如需将扬声器的声音记录到文件中，需创建一个声音文件

HRESULT open_file(LPCWSTR szFileName, HMMIO *phFile) {
    MMIOINFO mi = {0};

    *phFile = mmioOpen(
        // some flags cause mmioOpen write to this buffer
        // but not any that we're using
        const_cast<LPWSTR>(szFileName),
        &mi,
        MMIO_WRITE | MMIO_CREATE
    );

    if (NULL == *phFile) {
        ERR(L"mmioOpen(\"%ls\", ...) failed. wErrorRet == %u", szFileName, mi.wErrorRet);
        return E_FAIL;
    }

    return S_OK;
}

1.2 WASAPI(Windows Audio Stream API)

The Windows Audio Session API (WASAPI) enables client applications to manage the flow of audio data between the application and an audio endpoint device.
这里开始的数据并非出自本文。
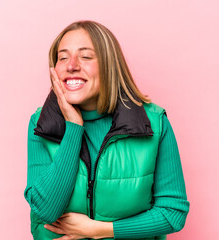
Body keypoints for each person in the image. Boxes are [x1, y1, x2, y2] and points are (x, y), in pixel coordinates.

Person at [24, 20, 189, 240]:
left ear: (109, 65)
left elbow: (173, 213)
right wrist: (73, 128)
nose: (71, 65)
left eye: (85, 56)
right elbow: (46, 211)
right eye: (62, 57)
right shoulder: (40, 125)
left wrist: (98, 230)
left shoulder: (154, 124)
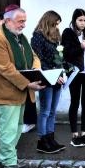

Header files Audioclient.h and Audiopolicy.h define the WASAPI interfaces.

用于创建、管理进出音频端节点设备的音频流。

程序可通过audio engine，以共享模式访问audio endpoint device(比如麦克风或Speakers)。 audio engine在endpoint buffer和endpoint device之间传输数据。当播放音频数据时，程序向rendering endpoint buffer周期性写入数据。当采集音频数据时，程序从capture endpoint buffer周期性读取数据。

WASAPI 接口：

IAudioClient接口

创建管理音频数据流的对象

涉及的几个方法：

1）、Activate

要访问WASAPI接口，客户端首先通过调用IMMDevice :: Activate方法获取对音频终端设备的IAudioClient接口的引用。

IMMDevice::Activate来获取an audio endpoint device的IAudioClient interface引用。

// activate an IAudioClient
    IAudioClient *pAudioClient;
    hr = pMMDevice->Activate(
        __uuidof(IAudioClient),
        CLSCTX_ALL, NULL,
        (void**)&pAudioClient
    );

In Windows Vista, which supports endpoint devices, the process of connecting to the same endpoint device is much simpler:

Select a microphone from a collection of endpoint devices.
Activate an audio-capture interface on that microphone.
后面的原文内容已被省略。